Escultura: Genealogía de la identidad, desde lo ancestral a la vanguardia
En el marco del Día Internacional del Escultor, el Consejo Internacional de Museos (ICOM) Venezuela celebra la escultura como una genealogía que define nuestra historia y evolución social. La escultura en nuestro país es un viaje fascinante que conecta nuestras raíces más profundas con las expresiones contemporáneas más audaces, articulándose a través de tres momentos clave:
El Origen Ancestral: La tridimensionalidad en nuestra cultura comienza con el gesto primigenio de moldear la tierra. La profusa colección de idolillos y piezas cerámicas que custodian nuestros museos —desde la Galería de Arte Nacional (GAN) hasta diversos recintos del territorio nacional— representan el primer acto de volumen y simbolismo de nuestra tierra, sentando las bases de nuestra identidad plástica.

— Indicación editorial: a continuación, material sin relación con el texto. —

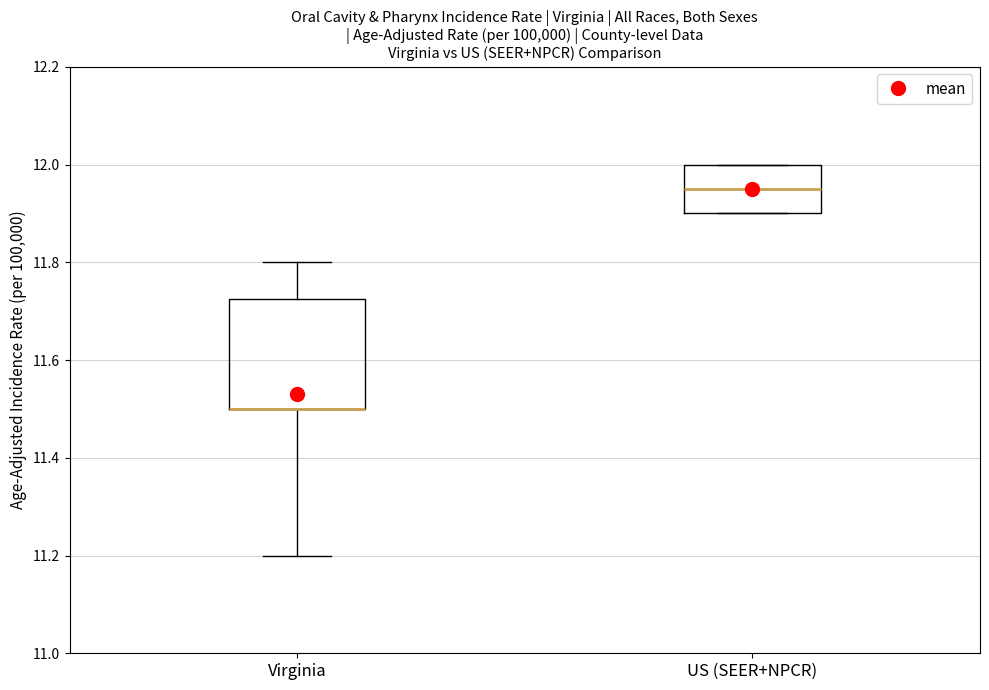

Reading left to right, read every box against the y-axis: the position of its median line, the range the box covers, and the ends of its whiskers. The values are not printed on the chart, so give them approximately, as read against the axis.

Virginia: median 11.50 (drawn on the box's lower edge), box 11.50 to 11.72, whiskers 11.20 to 11.80
US (SEER+NPCR): median 11.96, box 11.90 to 12.00, whiskers 11.90 to 12.00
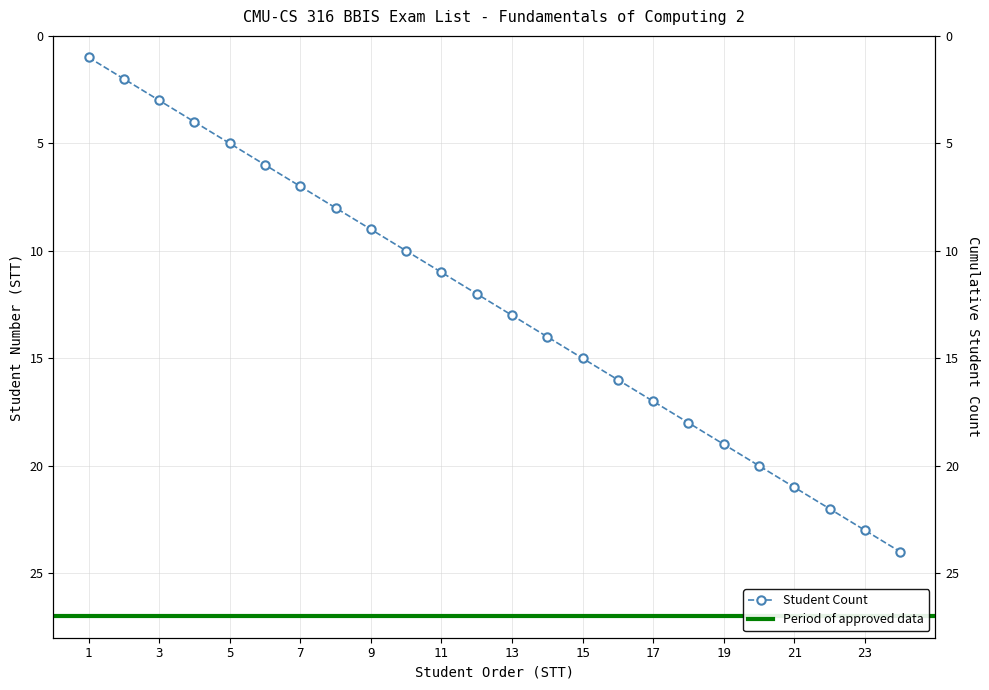

Where is the data nearest to the value 12?

12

La Consolidación del Baluarte Nacional: El tránsito hacia la modernidad se caracteriza por una ambición de escala y dominio técnico sin precedentes. Honramos a nuestros maestros fundacionales como Francisco Narváez, Alejandro Colina y Eloy Palacios quienes dotaron de fuerza telúrica nuestra escultura, junto a la genialidad de Lía Bermúdez y Gego. Nuestro talento es profuso como Cornelius Zitman, Marisol Escobar, India Gámez o Carlos Rojas emblemáticos en los museos nacionales, recordándonos que nuestra plástica es un arte de gran envergadura.
Vanguardia, Ensamblaje y Diálogo Universal: Nuestra identidad escultórica se nutre del intercambio con maestros internacionales como Alexander Calder, Henry Moore y Lorenzo González, y la genialidad universal de Jesús Soto y Alejandro Otero. Este legado cobra nueva vida en la contemporaneidad a través de la maestría en el ensamblaje —disciplina esencial que expande el canon tridimensional— de creadores como Nancy Yunkoza. Asimismo, destacamos el aporte del maestro Alexis De La Sierra —distinguido como Portador Cultural Patrimonial de la Nación — y la recordada maestra Colette Delozanne, cuya obra sigue resonando en nuestra memoria colectiva. Ellos han llevado la escultura a una dimensión donde la técnica, el metal y los nuevos materiales rompen cualquier límite.
Esta genealogía, desde el primer idolillo hasta la vanguardia cinética, el ensamblaje y la maestría contemporánea, confirma que la escultura es el archivo físico de nuestra evolución como sociedad.